◆ **WHAT TO DO**:
Among the entries below, only the lines from the one with "specialization code both" through the one with "Indochine | Paradize |" are to be retyped, exactly and without pictures.

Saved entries
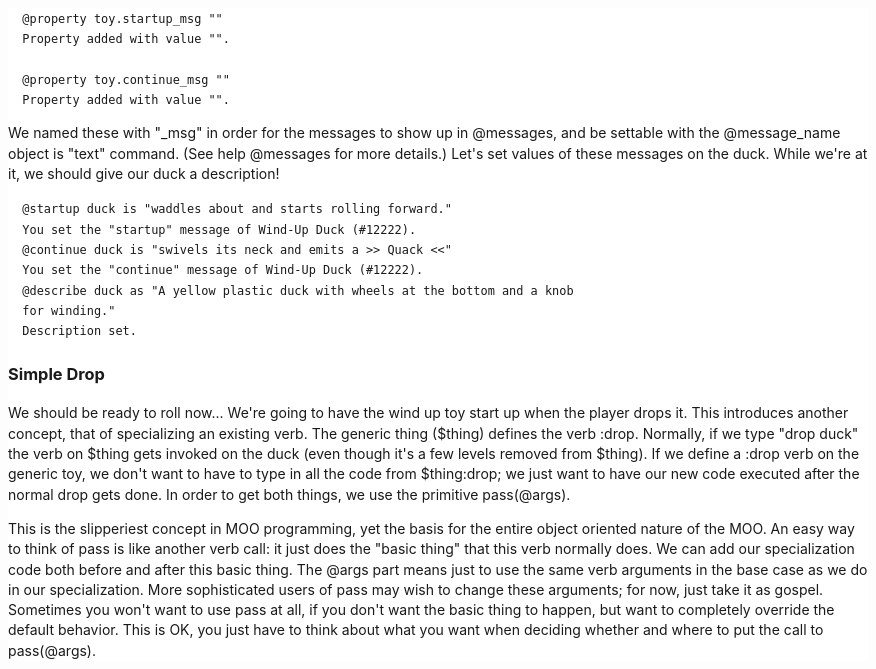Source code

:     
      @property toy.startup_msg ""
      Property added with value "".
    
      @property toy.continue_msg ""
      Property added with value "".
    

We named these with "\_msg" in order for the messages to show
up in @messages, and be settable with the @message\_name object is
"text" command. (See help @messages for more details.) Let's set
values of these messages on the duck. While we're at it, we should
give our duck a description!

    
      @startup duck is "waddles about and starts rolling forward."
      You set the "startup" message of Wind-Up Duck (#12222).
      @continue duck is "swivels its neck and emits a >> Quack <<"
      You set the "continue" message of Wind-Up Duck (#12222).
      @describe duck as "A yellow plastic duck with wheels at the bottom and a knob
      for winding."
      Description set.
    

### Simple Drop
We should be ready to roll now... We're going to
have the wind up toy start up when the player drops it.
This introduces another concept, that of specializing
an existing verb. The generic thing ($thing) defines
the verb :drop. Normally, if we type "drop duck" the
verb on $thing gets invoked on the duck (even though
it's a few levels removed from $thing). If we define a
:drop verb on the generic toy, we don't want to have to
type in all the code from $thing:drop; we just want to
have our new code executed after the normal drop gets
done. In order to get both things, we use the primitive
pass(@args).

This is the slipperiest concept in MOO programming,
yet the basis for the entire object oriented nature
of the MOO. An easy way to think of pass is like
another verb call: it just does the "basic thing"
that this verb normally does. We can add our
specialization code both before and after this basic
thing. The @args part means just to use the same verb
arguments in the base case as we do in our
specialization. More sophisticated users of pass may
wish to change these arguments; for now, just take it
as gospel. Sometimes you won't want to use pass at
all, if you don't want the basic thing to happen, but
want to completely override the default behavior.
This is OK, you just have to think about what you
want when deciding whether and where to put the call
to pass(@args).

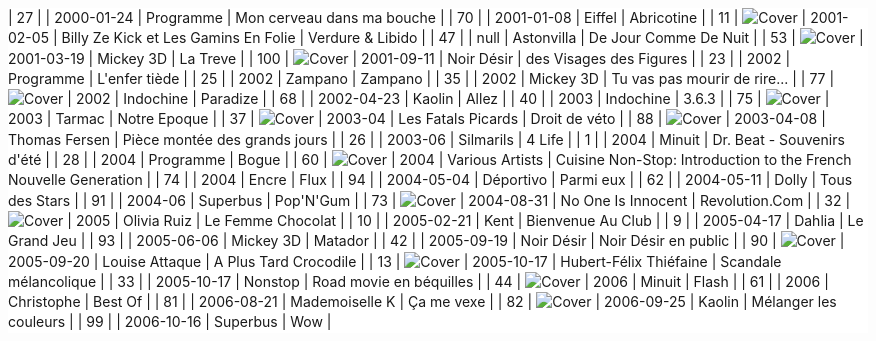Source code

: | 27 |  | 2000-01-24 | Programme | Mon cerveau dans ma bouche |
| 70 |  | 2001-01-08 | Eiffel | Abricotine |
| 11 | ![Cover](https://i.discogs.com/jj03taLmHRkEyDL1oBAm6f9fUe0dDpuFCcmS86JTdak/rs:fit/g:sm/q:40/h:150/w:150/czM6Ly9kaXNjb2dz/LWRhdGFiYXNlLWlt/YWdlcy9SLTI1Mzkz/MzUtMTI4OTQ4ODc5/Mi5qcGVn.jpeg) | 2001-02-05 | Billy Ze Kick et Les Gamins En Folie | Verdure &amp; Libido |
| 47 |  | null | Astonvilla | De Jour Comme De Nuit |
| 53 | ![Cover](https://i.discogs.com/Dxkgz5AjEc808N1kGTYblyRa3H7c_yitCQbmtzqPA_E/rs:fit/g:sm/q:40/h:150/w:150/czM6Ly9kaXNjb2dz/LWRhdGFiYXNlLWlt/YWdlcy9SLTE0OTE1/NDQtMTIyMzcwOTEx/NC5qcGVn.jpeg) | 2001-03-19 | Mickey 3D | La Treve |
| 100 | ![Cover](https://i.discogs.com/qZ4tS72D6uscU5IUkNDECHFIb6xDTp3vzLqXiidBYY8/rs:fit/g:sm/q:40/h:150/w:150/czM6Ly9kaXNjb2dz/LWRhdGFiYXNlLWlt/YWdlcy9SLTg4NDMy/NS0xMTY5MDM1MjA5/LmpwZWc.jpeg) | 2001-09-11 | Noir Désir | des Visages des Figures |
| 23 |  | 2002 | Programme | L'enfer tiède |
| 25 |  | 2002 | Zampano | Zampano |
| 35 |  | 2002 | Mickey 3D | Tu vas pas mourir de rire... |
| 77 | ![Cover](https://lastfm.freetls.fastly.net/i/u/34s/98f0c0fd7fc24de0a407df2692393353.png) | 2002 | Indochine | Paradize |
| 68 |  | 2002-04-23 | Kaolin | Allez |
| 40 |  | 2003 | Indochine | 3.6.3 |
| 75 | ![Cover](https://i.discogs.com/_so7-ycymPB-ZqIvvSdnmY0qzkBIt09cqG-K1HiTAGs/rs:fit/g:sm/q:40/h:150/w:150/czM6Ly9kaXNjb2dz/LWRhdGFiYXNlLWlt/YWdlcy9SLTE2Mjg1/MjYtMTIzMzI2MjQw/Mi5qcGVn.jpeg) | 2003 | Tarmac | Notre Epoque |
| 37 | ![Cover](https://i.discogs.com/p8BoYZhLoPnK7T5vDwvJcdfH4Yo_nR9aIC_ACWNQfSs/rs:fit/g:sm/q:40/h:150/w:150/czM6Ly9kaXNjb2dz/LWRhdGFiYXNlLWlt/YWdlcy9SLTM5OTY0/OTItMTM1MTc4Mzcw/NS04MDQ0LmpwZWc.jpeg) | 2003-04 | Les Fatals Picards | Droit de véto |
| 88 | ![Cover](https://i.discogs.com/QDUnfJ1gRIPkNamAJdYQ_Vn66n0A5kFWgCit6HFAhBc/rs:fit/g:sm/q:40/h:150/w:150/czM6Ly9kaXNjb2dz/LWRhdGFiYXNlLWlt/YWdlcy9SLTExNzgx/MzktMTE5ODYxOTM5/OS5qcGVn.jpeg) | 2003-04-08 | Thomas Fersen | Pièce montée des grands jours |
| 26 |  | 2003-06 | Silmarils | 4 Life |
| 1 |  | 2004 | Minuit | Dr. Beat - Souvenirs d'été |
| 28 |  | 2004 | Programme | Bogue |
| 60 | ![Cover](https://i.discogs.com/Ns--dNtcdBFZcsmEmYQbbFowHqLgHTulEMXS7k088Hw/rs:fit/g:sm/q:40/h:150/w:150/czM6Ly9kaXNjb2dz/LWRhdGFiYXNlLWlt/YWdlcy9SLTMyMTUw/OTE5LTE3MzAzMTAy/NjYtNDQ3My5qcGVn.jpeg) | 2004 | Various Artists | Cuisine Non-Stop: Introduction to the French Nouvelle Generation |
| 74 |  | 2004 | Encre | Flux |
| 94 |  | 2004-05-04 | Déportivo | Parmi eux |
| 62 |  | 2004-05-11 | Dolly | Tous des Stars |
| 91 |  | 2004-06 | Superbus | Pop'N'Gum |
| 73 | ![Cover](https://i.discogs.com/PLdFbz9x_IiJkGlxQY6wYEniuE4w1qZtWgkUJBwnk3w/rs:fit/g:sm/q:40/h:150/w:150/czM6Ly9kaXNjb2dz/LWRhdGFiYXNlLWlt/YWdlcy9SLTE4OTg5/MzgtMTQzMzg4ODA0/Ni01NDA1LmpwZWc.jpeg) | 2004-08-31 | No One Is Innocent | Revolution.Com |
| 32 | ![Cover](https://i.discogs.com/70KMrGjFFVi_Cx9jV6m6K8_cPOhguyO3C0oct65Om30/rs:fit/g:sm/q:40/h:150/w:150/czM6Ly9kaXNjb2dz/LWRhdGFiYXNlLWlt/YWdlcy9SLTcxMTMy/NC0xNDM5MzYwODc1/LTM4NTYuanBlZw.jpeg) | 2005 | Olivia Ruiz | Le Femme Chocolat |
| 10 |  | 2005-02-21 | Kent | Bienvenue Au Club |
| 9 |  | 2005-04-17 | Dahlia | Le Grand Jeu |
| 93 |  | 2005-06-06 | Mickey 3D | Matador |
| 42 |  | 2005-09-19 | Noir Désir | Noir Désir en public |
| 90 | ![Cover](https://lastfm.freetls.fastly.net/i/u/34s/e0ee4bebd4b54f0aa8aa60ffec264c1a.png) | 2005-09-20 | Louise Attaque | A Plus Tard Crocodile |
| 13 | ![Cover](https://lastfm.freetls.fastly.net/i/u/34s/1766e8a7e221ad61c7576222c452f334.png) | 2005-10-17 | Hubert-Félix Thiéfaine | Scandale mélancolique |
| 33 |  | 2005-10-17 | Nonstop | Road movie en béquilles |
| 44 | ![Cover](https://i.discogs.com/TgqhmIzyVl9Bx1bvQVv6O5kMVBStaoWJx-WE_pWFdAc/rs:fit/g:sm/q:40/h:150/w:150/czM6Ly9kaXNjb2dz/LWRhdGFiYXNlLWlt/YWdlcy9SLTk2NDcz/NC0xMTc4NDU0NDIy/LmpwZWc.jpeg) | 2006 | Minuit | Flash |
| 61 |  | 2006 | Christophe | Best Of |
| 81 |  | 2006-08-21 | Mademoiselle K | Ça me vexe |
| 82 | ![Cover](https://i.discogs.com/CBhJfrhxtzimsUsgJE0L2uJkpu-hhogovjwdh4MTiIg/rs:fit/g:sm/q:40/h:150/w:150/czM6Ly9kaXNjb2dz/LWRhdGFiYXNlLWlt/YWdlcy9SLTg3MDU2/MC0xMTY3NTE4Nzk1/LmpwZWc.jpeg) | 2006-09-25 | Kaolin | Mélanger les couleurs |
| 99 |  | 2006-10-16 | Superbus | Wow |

◆ **TASK SOLUTION**:
specialization code both before and after this basic
thing. The @args part means just to use the same verb
arguments in the base case as we do in our
specialization. More sophisticated users of pass may
wish to change these arguments; for now, just take it
as gospel. Sometimes you won't want to use pass at
all, if you don't want the basic thing to happen, but
want to completely override the default behavior.
This is OK, you just have to think about what you
want when deciding whether and where to put the call
to pass(@args).

Source code

: | 27 |  | 2000-01-24 | Programme | Mon cerveau dans ma bouche |
| 70 |  | 2001-01-08 | Eiffel | Abricotine |
| 11 | ![Cover](https://i.discogs.com/jj03taLmHRkEyDL1oBAm6f9fUe0dDpuFCcmS86JTdak/rs:fit/g:sm/q:40/h:150/w:150/czM6Ly9kaXNjb2dz/LWRhdGFiYXNlLWlt/YWdlcy9SLTI1Mzkz/MzUtMTI4OTQ4ODc5/Mi5qcGVn.jpeg) | 2001-02-05 | Billy Ze Kick et Les Gamins En Folie | Verdure &amp; Libido |
| 47 |  | null | Astonvilla | De Jour Comme De Nuit |
| 53 | ![Cover](https://i.discogs.com/Dxkgz5AjEc808N1kGTYblyRa3H7c_yitCQbmtzqPA_E/rs:fit/g:sm/q:40/h:150/w:150/czM6Ly9kaXNjb2dz/LWRhdGFiYXNlLWlt/YWdlcy9SLTE0OTE1/NDQtMTIyMzcwOTEx/NC5qcGVn.jpeg) | 2001-03-19 | Mickey 3D | La Treve |
| 100 | ![Cover](https://i.discogs.com/qZ4tS72D6uscU5IUkNDECHFIb6xDTp3vzLqXiidBYY8/rs:fit/g:sm/q:40/h:150/w:150/czM6Ly9kaXNjb2dz/LWRhdGFiYXNlLWlt/YWdlcy9SLTg4NDMy/NS0xMTY5MDM1MjA5/LmpwZWc.jpeg) | 2001-09-11 | Noir Désir | des Visages des Figures |
| 23 |  | 2002 | Programme | L'enfer tiède |
| 25 |  | 2002 | Zampano | Zampano |
| 35 |  | 2002 | Mickey 3D | Tu vas pas mourir de rire... |
| 77 | ![Cover](https://lastfm.freetls.fastly.net/i/u/34s/98f0c0fd7fc24de0a407df2692393353.png) | 2002 | Indochine | Paradize |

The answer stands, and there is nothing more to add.